At the moment, my favorite place to dance is Milonga Popular’s “Candle Floor”. The second room is overseen by DJ Gökhan Aksakalli, who plays almost entirely music that I want to dance to. It’s dark. The dancing here is languid and sensual. Pairs of all (and often mixed) levels explore Organizer Sven Elze’s first commandment: Embrace! People are making out on and off the dance floor. I feel free there. I meet my partners here to practice, and I also train by myself, dancing tango moves solo for balance, aesthetics, and improvisation (and pleasure, in fact!)
Lately I’ve been training with Antoine Gallix. He turns out to be a beginner, although I didn’t notice this for a few weeks. He moves like the dancer he has become through several genres, I respond with tango.
I didn’t notice because despite knowing only about two steps (ochos and sacadas) he is dancing so much tango, indeed much more tango than many of the purported “elites” of social tango, with whom I cannot survive a tanda anymore. Some of them are dancing frantically in the front room. (In fact their vocabularies aren’t much bigger than Antoine’s, having abandoned most of our inheritance of the tango Lexicon. They just do it faster.)
Antoine stays connected and attentive to me. No matter what happens, he never abandons the movement. He always uses his body and modifies the embrace to build a shared balance with me.

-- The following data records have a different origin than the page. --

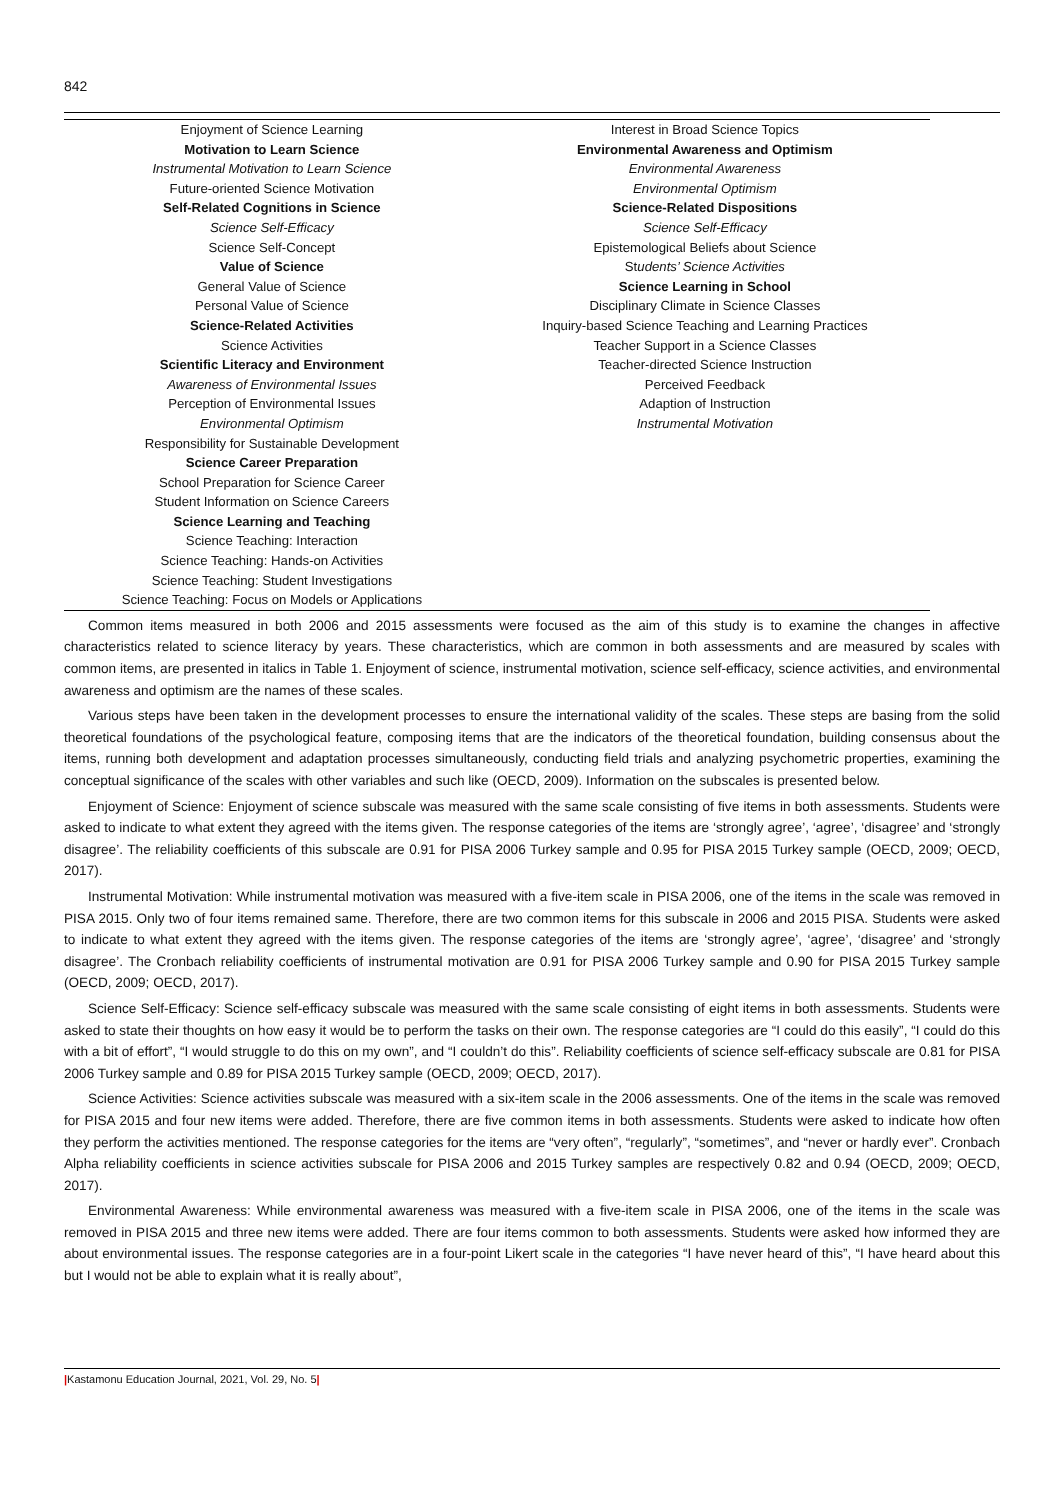842
| Enjoyment of Science Learning Motivation to Learn Science Instrumental Motivation to Learn Science Future-oriented Science Motivation Self-Related Cognitions in Science Science Self-Efficacy Science Self-Concept Value of Science General Value of Science Personal Value of Science Science-Related Activities Science Activities Scientific Literacy and Environment Awareness of Environmental Issues Perception of Environmental Issues Environmental Optimism Responsibility for Sustainable Development Science Career Preparation School Preparation for Science Career Student Information on Science Careers Science Learning and Teaching Science Teaching: Interaction Science Teaching: Hands-on Activities Science Teaching: Student Investigations Science Teaching: Focus on Models or Applications | Interest in Broad Science Topics Environmental Awareness and Optimism Environmental Awareness Environmental Optimism Science-Related Dispositions Science Self-Efficacy Epistemological Beliefs about Science St udents’ Science Activities Science Learning in School Disciplinary Climate in Science Classes Inquiry-based Science Teaching and Learning Practices Teacher Support in a Science Classes Teacher-directed Science Instruction Perceived Feedback Adaption of Instruction Instrumental Motivation |
Common items measured in both 2006 and 2015 assessments were focused as the aim of this study is to examine the changes in affective characteristics related to science literacy by years. These characteristics, which are common in both assessments and are measured by scales with common items, are presented in italics in Table 1. Enjoyment of science, instrumental motivation, science self-efficacy, science activities, and environmental awareness and optimism are the names of these scales.
Various steps have been taken in the development processes to ensure the international validity of the scales. These steps are basing from the solid theoretical foundations of the psychological feature, composing items that are the indicators of the theoretical foundation, building consensus about the items, running both development and adaptation processes simultaneously, conducting field trials and analyzing psychometric properties, examining the conceptual significance of the scales with other variables and such like (OECD, 2009). Information on the subscales is presented below.
Enjoyment of Science: Enjoyment of science subscale was measured with the same scale consisting of five items in both assessments. Students were asked to indicate to what extent they agreed with the items given. The response categories of the items are ‘strongly agree’, ‘agree’, ‘disagree’ and ‘strongly disagree’. The reliability coefficients of this subscale are 0.91 for PISA 2006 Turkey sample and 0.95 for PISA 2015 Turkey sample (OECD, 2009; OECD, 2017).
Instrumental Motivation: While instrumental motivation was measured with a five-item scale in PISA 2006, one of the items in the scale was removed in PISA 2015. Only two of four items remained same. Therefore, there are two common items for this subscale in 2006 and 2015 PISA. Students were asked to indicate to what extent they agreed with the items given. The response categories of the items are ‘strongly agree’, ‘agree’, ‘disagree’ and ‘strongly disagree’. The Cronbach reliability coefficients of instrumental motivation are 0.91 for PISA 2006 Turkey sample and 0.90 for PISA 2015 Turkey sample (OECD, 2009; OECD, 2017).
Science Self-Efficacy: Science self-efficacy subscale was measured with the same scale consisting of eight items in both assessments. Students were asked to state their thoughts on how easy it would be to perform the tasks on their own. The response categories are “I could do this easily”, “I could do this with a bit of effort”, “I would struggle to do this on my own”, and “I couldn’t do this”. Reliability coefficients of science self-efficacy subscale are 0.81 for PISA 2006 Turkey sample and 0.89 for PISA 2015 Turkey sample (OECD, 2009; OECD, 2017).
Science Activities: Science activities subscale was measured with a six-item scale in the 2006 assessments. One of the items in the scale was removed for PISA 2015 and four new items were added. Therefore, there are five common items in both assessments. Students were asked to indicate how often they perform the activities mentioned. The response categories for the items are “very often”, “regularly”, “sometimes”, and “never or hardly ever”. Cronbach Alpha reliability coefficients in science activities subscale for PISA 2006 and 2015 Turkey samples are respectively 0.82 and 0.94 (OECD, 2009; OECD, 2017).
Environmental Awareness: While environmental awareness was measured with a five-item scale in PISA 2006, one of the items in the scale was removed in PISA 2015 and three new items were added. There are four items common to both assessments. Students were asked how informed they are about environmental issues. The response categories are in a four-point Likert scale in the categories “I have never heard of this”, “I have heard about this but I would not be able to explain what it is really about”,
|Kastamonu Education Journal, 2021, Vol. 29, No. 5|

Because of our commitment to connection, our movement sometimes takes us to a shape not listed in the Lexicon. At first this embarrassed me. I take a great deal of pride in clean, precise, structured tango movements. But then I realized that the thing to be proud of is the deeper lesson and gift of tango, which is a technology for uniting our bodies and communicating. If this technology allows us to do something I’ve never done before (especially with someone who’s relationship to tango is relatively young), I should be proud of my mastery of this art, not ashamed to have deviated from its narrow aesthetic.